第4期の終盤には漫画作品以外を収めた「別巻」も17冊刊行されたが、これは当初の刊行予定にはなかったものだ。この別巻との兼ね合いもあって、刊行作品の編成を組み直す必要があり、そのため月1冊にペースを落として出さざるを得なかったかも知れない。別巻以外では、『冒険ルビ』『ロストワールド 私家版』『ワンサくん』は、刊行開始当初の予定にはなかった作品だった。
逆に、予定に上がっていながら第4期でも刊行されなかった作品もある。初期単行本『キングコング』『怪盗黄金バット』の2作だ。後者は国際児童文学館で名著刊行会の復刻版を読んでみたが、作中で「きちがい」を連発しているのがまずかったのだろうか。
黄金バットが正義の味方ではなく女賊という設定は面白く、特に発表当時としてはユニークだったのではないだろうか。それだけに、全集に入らなかったのは惜しい。ただ、絵はレベルの低い描き版なので、せっかくの手塚悪女キャラが台無しなのだが。
いずれにせよ、5年間にわたって手塚全集は毎月の楽しみだった。

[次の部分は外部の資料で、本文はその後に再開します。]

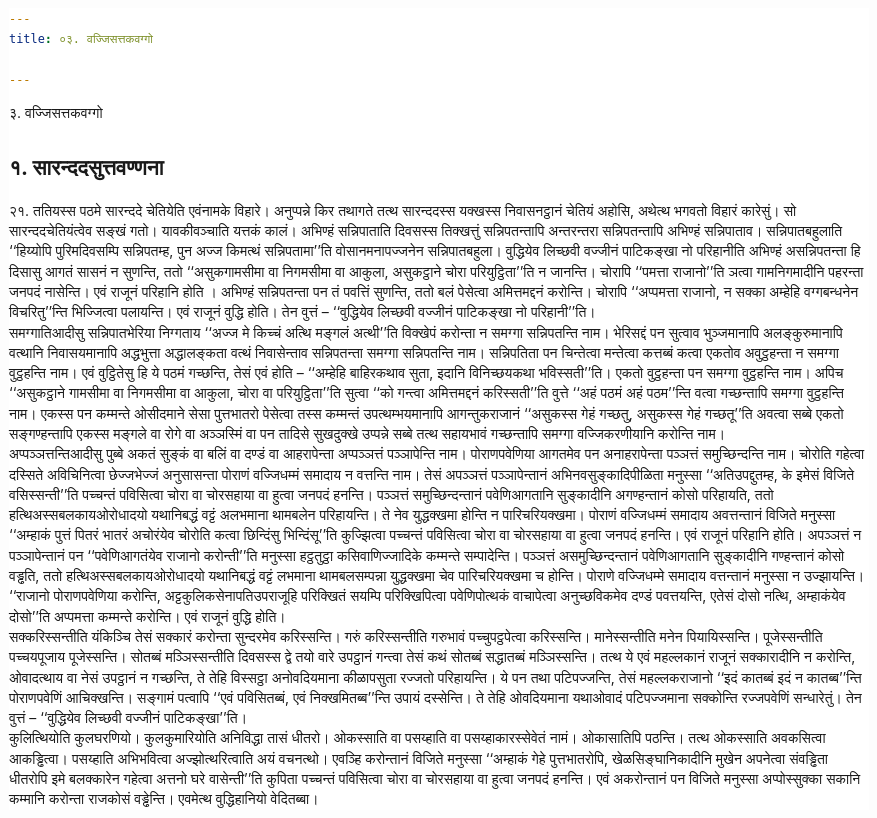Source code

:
 ```yaml
---
title: ०३. वज्जिसत्तकवग्गो

---
```

३. वज्जिसत्तकवग्गो  


## १. सारन्ददसुत्तवण्णना

२१. ततियस्स पठमे सारन्ददे चेतियेति एवंनामके विहारे। अनुप्पन्ने किर तथागते तत्थ सारन्ददस्स यक्खस्स निवासनट्ठानं चेतियं अहोसि, अथेत्थ भगवतो विहारं कारेसुं। सो सारन्ददचेतियंत्वेव सङ्खं गतो। यावकीवञ्चाति यत्तकं कालं। अभिण्हं सन्निपाताति दिवसस्स तिक्खत्तुं सन्निपतन्तापि अन्तरन्तरा सन्निपतन्तापि अभिण्हं सन्निपाताव। सन्निपातबहुलाति ‘‘हिय्योपि पुरिमदिवसम्पि सन्निपतम्ह, पुन अज्ज किमत्थं सन्निपतामा’’ति वोसानमनापज्जनेन सन्निपातबहुला। वुद्धियेव लिच्छवी वज्जीनं पाटिकङ्खा नो परिहानीति अभिण्हं असन्निपतन्ता हि दिसासु आगतं सासनं न सुणन्ति, ततो ‘‘असुकगामसीमा वा निगमसीमा वा आकुला, असुकट्ठाने चोरा परियुट्ठिता’’ति न जानन्ति। चोरापि ‘‘पमत्ता राजानो’’ति ञत्वा गामनिगमादीनि पहरन्ता जनपदं नासेन्ति। एवं राजूनं परिहानि होति । अभिण्हं सन्निपतन्ता पन तं पवत्तिं सुणन्ति, ततो बलं पेसेत्वा अमित्तमद्दनं करोन्ति। चोरापि ‘‘अप्पमत्ता राजानो, न सक्का अम्हेहि वग्गबन्धनेन विचरितु’’न्ति भिज्जित्वा पलायन्ति। एवं राजूनं वुद्धि होति। तेन वुत्तं – ‘‘वुद्धियेव लिच्छवी वज्जीनं पाटिकङ्खा नो परिहानी’’ति।  
समग्गातिआदीसु सन्निपातभेरिया निग्गताय ‘‘अज्ज मे किच्चं अत्थि मङ्गलं अत्थी’’ति विक्खेपं करोन्ता न समग्गा सन्निपतन्ति नाम। भेरिसद्दं पन सुत्वाव भुञ्जमानापि अलङ्कुरुमानापि वत्थानि निवासयमानापि अद्धभुत्ता अद्धालङ्कता वत्थं निवासेन्ताव सन्निपतन्ता समग्गा सन्निपतन्ति नाम। सन्निपतिता पन चिन्तेत्वा मन्तेत्वा कत्तब्बं कत्वा एकतोव अवुट्ठहन्ता न समग्गा वुट्ठहन्ति नाम। एवं वुट्ठितेसु हि ये पठमं गच्छन्ति, तेसं एवं होति – ‘‘अम्हेहि बाहिरकथाव सुता, इदानि विनिच्छयकथा भविस्सती’’ति। एकतो वुट्ठहन्ता पन समग्गा वुट्ठहन्ति नाम। अपिच ‘‘असुकट्ठाने गामसीमा वा निगमसीमा वा आकुला, चोरा वा परियुट्ठिता’’ति सुत्वा ‘‘को गन्त्वा अमित्तमद्दनं करिस्सती’’ति वुत्ते ‘‘अहं पठमं अहं पठम’’न्ति वत्वा गच्छन्तापि समग्गा वुट्ठहन्ति नाम। एकस्स पन कम्मन्ते ओसीदमाने सेसा पुत्तभातरो पेसेत्वा तस्स कम्मन्तं उपत्थम्भयमानापि आगन्तुकराजानं ‘‘असुकस्स गेहं गच्छतु, असुकस्स गेहं गच्छतू’’ति अवत्वा सब्बे एकतो सङ्गण्हन्तापि एकस्स मङ्गले वा रोगे वा अञ्ञस्मिं वा पन तादिसे सुखदुक्खे उप्पन्ने सब्बे तत्थ सहायभावं गच्छन्तापि समग्गा वज्जिकरणीयानि करोन्ति नाम।  
अप्पञ्ञत्तन्तिआदीसु पुब्बे अकतं सुङ्कं वा बलिं वा दण्डं वा आहरापेन्ता अप्पञ्ञत्तं पञ्ञापेन्ति नाम। पोराणपवेणिया आगतमेव पन अनाहरापेन्ता पञ्ञत्तं समुच्छिन्दन्ति नाम। चोरोति गहेत्वा दस्सिते अविचिनित्वा छेज्जभेज्जं अनुसासन्ता पोराणं वज्जिधम्मं समादाय न वत्तन्ति नाम। तेसं अपञ्ञत्तं पञ्ञापेन्तानं अभिनवसुङ्कादिपीळिता मनुस्सा ‘‘अतिउपद्दुतम्ह, के इमेसं विजिते वसिस्सन्ती’’ति पच्चन्तं पविसित्वा चोरा वा चोरसहाया वा हुत्वा जनपदं हनन्ति। पञ्ञत्तं समुच्छिन्दन्तानं पवेणिआगतानि सुङ्कादीनि अगण्हन्तानं कोसो परिहायति, ततो हत्थिअस्सबलकायओरोधादयो यथानिबद्धं वट्टं अलभमाना थामबलेन परिहायन्ति। ते नेव युद्धक्खमा होन्ति न पारिचरियक्खमा। पोराणं वज्जिधम्मं समादाय अवत्तन्तानं विजिते मनुस्सा ‘‘अम्हाकं पुत्तं पितरं भातरं अचोरंयेव चोरोति कत्वा छिन्दिंसु भिन्दिंसू’’ति कुज्झित्वा पच्चन्तं पविसित्वा चोरा वा चोरसहाया वा हुत्वा जनपदं हनन्ति। एवं राजूनं परिहानि होति। अपञ्ञत्तं न पञ्ञापेन्तानं पन ‘‘पवेणिआगतंयेव राजानो करोन्ती’’ति मनुस्सा हट्ठतुट्ठा कसिवाणिज्जादिके कम्मन्ते सम्पादेन्ति। पञ्ञत्तं असमुच्छिन्दन्तानं पवेणिआगतानि सुङ्कादीनि गण्हन्तानं कोसो वड्ढति, ततो हत्थिअस्सबलकायओरोधादयो यथानिबद्धं वट्टं लभमाना थामबलसम्पन्ना युद्धक्खमा चेव पारिचरियक्खमा च होन्ति। पोराणे वज्जिधम्मे समादाय वत्तन्तानं मनुस्सा न उज्झायन्ति। ‘‘राजानो पोराणपवेणिया करोन्ति, अट्टकुलिकसेनापतिउपराजूहि परिक्खितं सयम्पि परिक्खिपित्वा पवेणिपोत्थकं वाचापेत्वा अनुच्छविकमेव दण्डं पवत्तयन्ति, एतेसं दोसो नत्थि, अम्हाकंयेव दोसो’’ति अप्पमत्ता कम्मन्ते करोन्ति। एवं राजूनं वुद्धि होति।  
सक्करिस्सन्तीति यंकिञ्चि तेसं सक्कारं करोन्ता सुन्दरमेव करिस्सन्ति। गरुं करिस्सन्तीति गरुभावं पच्चुपट्ठपेत्वा करिस्सन्ति। मानेस्सन्तीति मनेन पियायिस्सन्ति। पूजेस्सन्तीति पच्चयपूजाय पूजेस्सन्ति। सोतब्बं मञ्ञिस्सन्तीति दिवसस्स द्वे तयो वारे उपट्ठानं गन्त्वा तेसं कथं सोतब्बं सद्धातब्बं मञ्ञिस्सन्ति। तत्थ ये एवं महल्लकानं राजूनं सक्कारादीनि न करोन्ति, ओवादत्थाय वा नेसं उपट्ठानं न गच्छन्ति, ते तेहि विस्सट्ठा अनोवदियमाना कीळापसुता रज्जतो परिहायन्ति। ये पन तथा पटिपज्जन्ति, तेसं महल्लकराजानो ‘‘इदं कातब्बं इदं न कातब्ब’’न्ति पोराणपवेणिं आचिक्खन्ति। सङ्गामं पत्वापि ‘‘एवं पविसितब्बं, एवं निक्खमितब्ब’’न्ति उपायं दस्सेन्ति। ते तेहि ओवदियमाना यथाओवादं पटिपज्जमाना सक्कोन्ति रज्जपवेणिं सन्धारेतुं। तेन वुत्तं – ‘‘वुद्धियेव लिच्छवी वज्जीनं पाटिकङ्खा’’ति।  
कुलित्थियोति कुलघरणियो। कुलकुमारियोति अनिविद्धा तासं धीतरो। ओकस्साति वा पसय्हाति वा पसय्हाकारस्सेवेतं नामं। ओकासातिपि पठन्ति। तत्थ ओकस्साति अवकसित्वा आकड्ढित्वा। पसय्हाति अभिभवित्वा अज्झोत्थरित्वाति अयं वचनत्थो। एवञ्हि करोन्तानं विजिते मनुस्सा ‘‘अम्हाकं गेहे पुत्तभातरोपि, खेळसिङ्घानिकादीनि मुखेन अपनेत्वा संवड्ढिता धीतरोपि इमे बलक्कारेन गहेत्वा अत्तनो घरे वासेन्ती’’ति कुपिता पच्चन्तं पविसित्वा चोरा वा चोरसहाया वा हुत्वा जनपदं हनन्ति। एवं अकरोन्तानं पन विजिते मनुस्सा अप्पोस्सुक्का सकानि कम्मानि करोन्ता राजकोसं वड्ढेन्ति। एवमेत्थ वुद्धिहानियो वेदितब्बा।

最初は刊行開始から一日出遅れたものの、ほぼ刊行期間の全てに付き合った。発売日に新刊で買い揃えた手塚全集は第4期だけなので、非常に思い出深い。
漫画の全集と言えば『藤子不二雄ランド』もあったが、これは刊行開始時に小学生だったので毎週380円出して買えるわけもなく、中学生になってから少しずつ集め出したので、リアルタイムで揃えた思い出はない。
『藤子不二雄Aランド』は毎月発売日に買っていたが、こちらは基本的にFFランドの復刻だったので、次は何が出るのかなどでワクワクさせられる事はなかった。
やはり、毎月買い続けて全巻揃えた全集としては、手塚全集4期に一番強い思い入れがある。
7月からのF全集は、手塚全集以上に「全集」としてF作品を網羅した内容になりそうなので、期待は大きい。久々に「全集を毎月揃えていく楽しみ」を味わう事が出来るのだ。繰り返しになるが、7月24日が待ち遠しい。
3期までに未収録だった作品は『少年探偵ロック・ホーム』と『とんから谷物語』でけっこう回収されましたが、いわゆる「大人向け作品」はかなりの数が未収録のままなので、4期で出してほしかったですねえ。
わたしも講談社全集未収録作品を集めようと思い、現代コミックの手塚治虫集を入手しました(「大日本帝国アメリカ県」収録)。収録作品のラインナップなら『雑巾と宝石』に入っててもおかしくないと思うのですが、やはり内容がまずかったのか、とも思います。
この辺りの作品はほとんどが単行本にすら収録されてないようですね。『タダノブ』なんて個人的に幻の作品です。
ただ、ヒョウタンツギタイムスの珍復刻特集12、13には未収録作品がかなり入ってるようなのでぜひ欲しいのですが、なかなか見つかりません。
『異邦人』収録の『よろめき動物記』(奇想天外文庫)が某フリマサイトにあるのですが、文庫なので迷っています。
奇想天外社の単行本は『上を下へのジレッタ』や藤子不二雄『ヒゲ男』なども出てるのに、なんでわざわざ文庫で出したのか不思議です。
ちなみに『ヒゲ男』に関しては「内気な色言葉師」が衝撃でした。
「タダノブ」は『コミック伝説マガジン』の4号に全話復刻されていますので、そちらを探されてはと思います。
「大日本帝国アメリカ県」が入った手塚治虫集は私も入手しましたが、現代では精神病をネタにしている点がまずそうですね。精神病患者を主人公にした「どろだらけの行進」も未収録ですし。
「異法人」については、『ばるぼら』のオリジナル版に収録されましたので、そちらを買われた方がいいかもしれません。
今後も、未収録作品の単行本化は期待したいですが、なかなか難しいかもしれません。